Bandar Lampung, sinarlampung.co – Praktik lancung dalam pengadaan suvenir di Sekretariat Daerah (Setda) Kota Bandar Lampung diduga telah berlangsung secara sistematis dan berulang. Setelah anggaran tahun 2025 disorot, data Laporan Hasil Pemeriksaan (LHP) BPK RI tahun 2024 mengungkap fakta yang tak kalah mencengangkan: volume barang yang dibeli tidak sampai separuh dari yang dikontrakkan.
Berdasarkan LHP BPK Nomor 28B/LHP/XVIII.BLP/05/2025, pengadaan suvenir tahun 2024 melalui CV RKJ mencatatkan selisih pembelian yang sangat mencolok. Dari total kewajiban menyediakan 3.218 unit suvenir, penyedia hanya merealisasikan 1.585 unit.
Rincian “penyunatan” volume barang tersebut meliputi Selendang Tapis: Kontrak 1.700 unit, realisasi hanya 850 unit (Selisih Rp127,5 juta). Peci Tapis: Kontrak 875 unit, realisasi hanya 450 unit (Selisih Rp42,5 juta). Kain Tapis: Kontrak 43 unit, realisasi hanya 20 unit (Selisih Rp57,5 juta). Pesanan 2023: Dari 200 unit yang diklaim, hanya tersedia 100 unit (Selisih Rp49,5 juta). Total nilai barang yang tidak dibeli namun tetap dianggarkan mencapai Rp350.119.041.
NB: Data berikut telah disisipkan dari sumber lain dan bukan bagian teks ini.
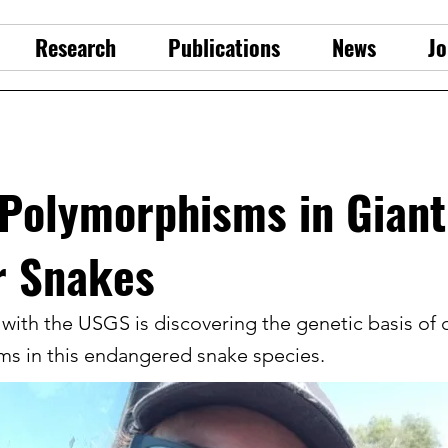
Research
Publications
News
Jo
 Polymorphisms in Giant
r Snakes
with the USGS is discovering the genetic basis of 
s in this endangered snake species.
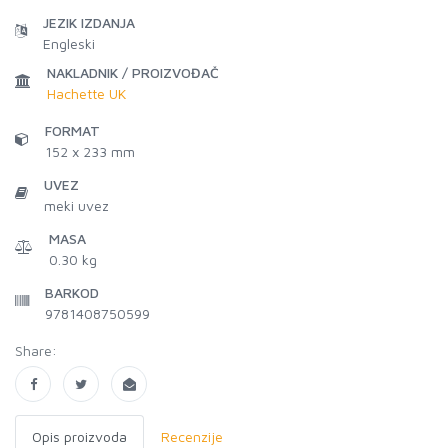
JEZIK IZDANJA
Engleski
NAKLADNIK / PROIZVOĐAČ
Hachette UK
FORMAT
152 x 233 mm
UVEZ
meki uvez
MASA
0.30 kg
BARKOD
9781408750599
Share:
Opis proizvoda
Recenzije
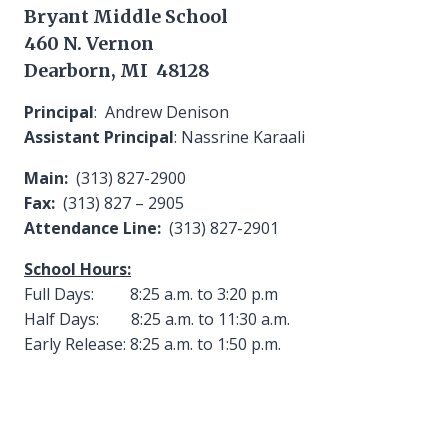
Bryant Middle School
460 N. Vernon
Dearborn, MI 48128
Principal
: Andrew Denison
Assistant Principal
: Nassrine Karaali
Main:
(313) 827-2900
Fax:
(313) 827 – 2905
Attendance Line:
(313) 827-2901
School Hours:
Full Days: 8:25 a.m. to 3:20 p.m
Half Days: 8:25 a.m. to 11:30 a.m.
Early Release: 8:25 a.m. to 1:50 p.m.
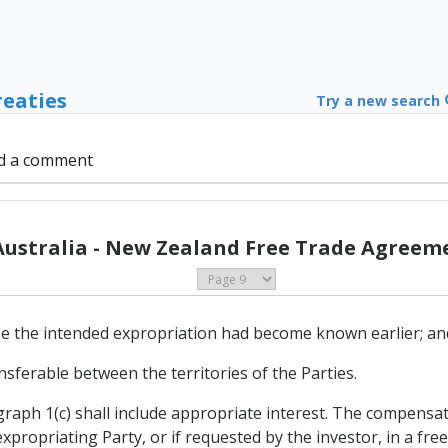
reaties
Try a new search
d a comment
Australia - New Zealand Free Trade Agreeme
use the intended expropriation had become known earlier; an
ransferable between the territories of the Parties.
aph 1(c) shall include appropriate interest. The compensati
xpropriating Party, or if requested by the investor, in a free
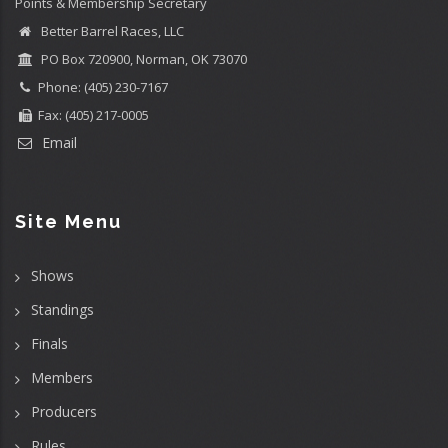
Points & Membership Secretary
Better Barrel Races, LLC
PO Box 720900, Norman, OK 73070
Phone: (405) 230-7167
Fax: (405) 217-0005
Email
Site Menu
Shows
Standings
Finals
Members
Producers
Rules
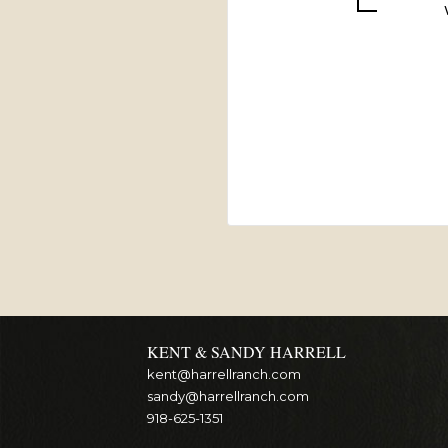
KENT & SANDY HARRELL
kent@harrellranch.com
sandy@harrellranch.com
918-625-1351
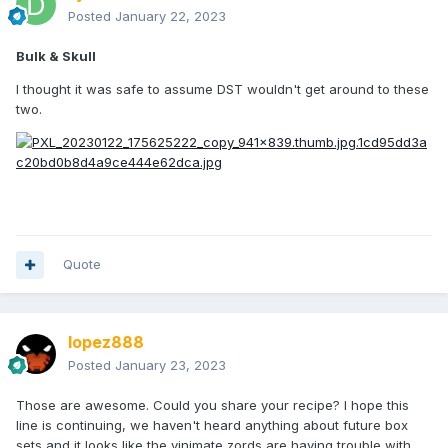
Posted
January 22, 2023
Bulk & Skull
I thought it was safe to assume DST wouldn't get around to these
two.
Quote
lopez888
Posted
January 23, 2023
Those are awesome. Could you share your recipe? I hope this
line is continuing, we haven't heard anything about future box
sets and it looks like the vinimate zords are having trouble with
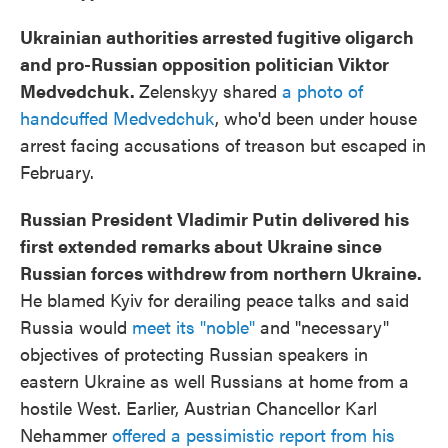
Ukrainian authorities arrested fugitive oligarch
and pro-Russian opposition politician Viktor
Medvedchuk.
Zelenskyy shared
a photo of
handcuffed Medvedchuk
, who'd been under house
arrest facing accusations of treason but escaped in
February.
Russian President Vladimir Putin delivered his
first extended remarks about Ukraine since
Russian forces withdrew from northern Ukraine.
He blamed Kyiv for derailing peace talks and said
Russia would
meet its "noble"
and "necessary"
objectives of protecting Russian speakers in
eastern Ukraine as well Russians at home from a
hostile West. Earlier, Austrian Chancellor Karl
Nehammer
offered a pessimistic report from his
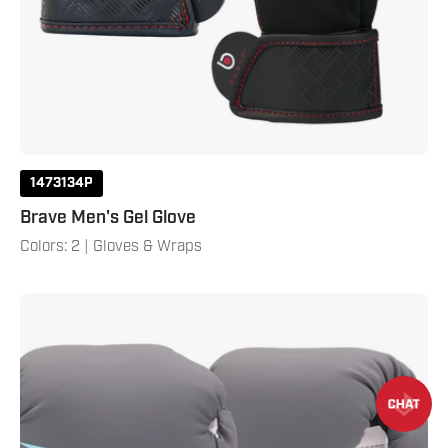
1473134P
Brave Men's Gel Glove
Colors: 2 | Gloves & Wraps
Brave
Women's
Boxing
Gloves
-
White/Teal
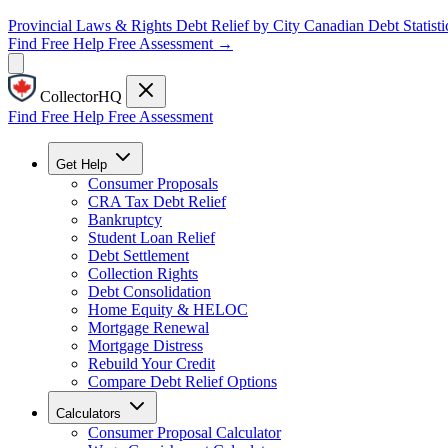
Provincial Laws & Rights
Debt Relief by City
Canadian Debt Statisti
Find Free Help
Free Assessment →
CollectorHQ
Find Free Help
Free Assessment
Get Help
Consumer Proposals
CRA Tax Debt Relief
Bankruptcy
Student Loan Relief
Debt Settlement
Collection Rights
Debt Consolidation
Home Equity & HELOC
Mortgage Renewal
Mortgage Distress
Rebuild Your Credit
Compare Debt Relief Options
Calculators
Consumer Proposal Calculator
Temuan BPK semakin dalam ketika Wakil Direktur CV RKJ, berinisial BMZ, mengakui bahwa selisih dana sebesar Rp350 juta tersebut tidak mengalir ke perusahaan, melainkan diserahkan kembali kepada AR, selaku Pejabat Pelaksana Teknis Kegiatan (PPTK) Bagian Umum.
Meskipun AR berdalih uang tersebut digunakan untuk keperluan suvenir tambahan di luar kontrak, praktik ini tetap dinilai sebagai pelanggaran berat terhadap prosedur pengadaan barang dan jasa serta transparansi anggaran.
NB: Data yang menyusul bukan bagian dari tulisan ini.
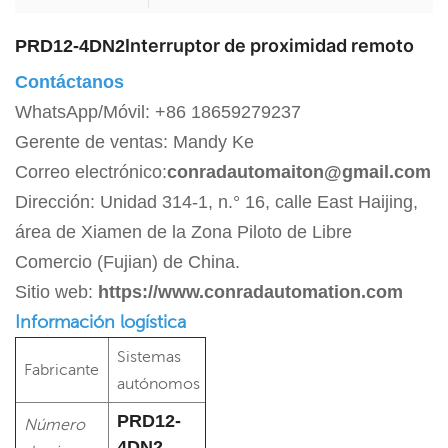
Interruptor de proximidad remoto
PRD12-4DN2
Contáctanos
WhatsApp/Móvil: +86 18659279237
Gerente de ventas: Mandy Ke
Correo electrónico:
conradautomaiton@gmail.com
Dirección: Unidad 314-1, n.° 16, calle East Haijing,
área de Xiamen de la Zona Piloto de Libre
Comercio (Fujian) de China.
Sitio web:
https://www.conradautomation.com
Información logística
Sistemas
Fabricante
autónomos
PRD12-
Número
4DN2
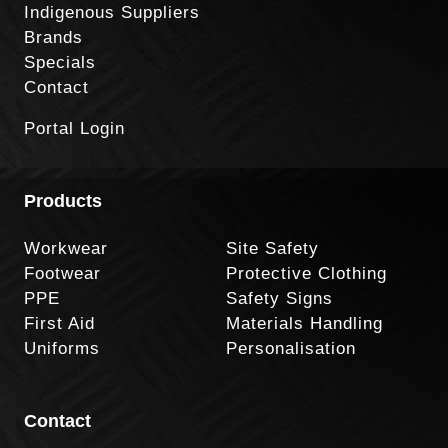
Indigenous Suppliers
Brands
Specials
Contact
Portal Login
Products
Workwear
Site Safety
Footwear
Protective Clothing
PPE
Safety Signs
First Aid
Materials Handling
Uniforms
Personalisation
Contact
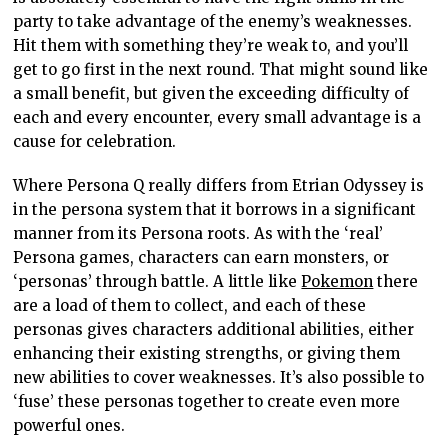
party to take advantage of the enemy’s weaknesses.
Hit them with something they’re weak to, and you’ll
get to go first in the next round. That might sound like
a small benefit, but given the exceeding difficulty of
each and every encounter, every small advantage is a
cause for celebration.
Where Persona Q really differs from Etrian Odyssey is
in the persona system that it borrows in a significant
manner from its Persona roots. As with the ‘real’
Persona games, characters can earn monsters, or
‘personas’ through battle. A little like
Pokemon
there
are a load of them to collect, and each of these
personas gives characters additional abilities, either
enhancing their existing strengths, or giving them
new abilities to cover weaknesses. It’s also possible to
‘fuse’ these personas together to create even more
powerful ones.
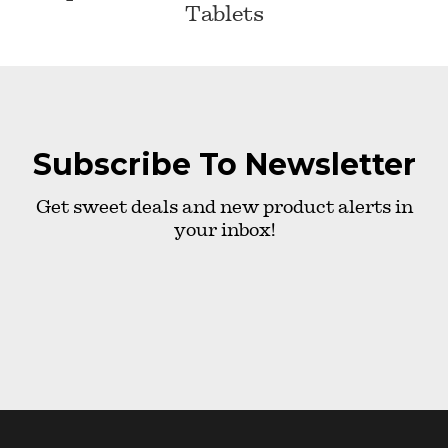
Tablets
Subscribe To Newsletter
Get sweet deals and new product alerts in
your inbox!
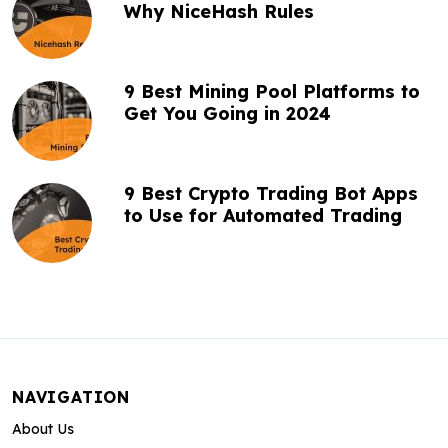
Why NiceHash Rules
9 Best Mining Pool Platforms to
Get You Going in 2024
9 Best Crypto Trading Bot Apps
to Use for Automated Trading
NAVIGATION
About Us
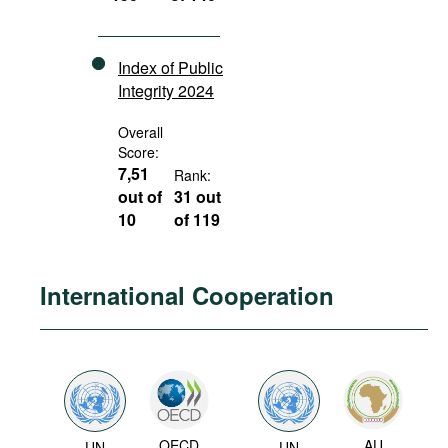
Index of Public
Integrity 2024
Overall
Score:
7,51
Rank:
out of
31 out
10
of 119
International Cooperation
OECD
AU
UN
UN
Polemik ini kian memanas karena pihak Pemkot Bandar Lampung cenderung menutup diri. Kabag Umum Setda Kota Bandar Lampung, Eka Yunata, tetap bungkam dan tidak memberikan klarifikasi meski ruang untuk berimbang telah diberikan melalui berbagai upaya konfirmasi.
“Persoalan ini seakan meninggalkan jejak tanpa kepastian hukum. Jika anggaran rutin tahunan saja terus menjadi temuan dengan modus yang mirip, publik patut mempertanyakan fungsi pengawasan internal di lingkungan Pemkot,” ungkap narasumber media ini.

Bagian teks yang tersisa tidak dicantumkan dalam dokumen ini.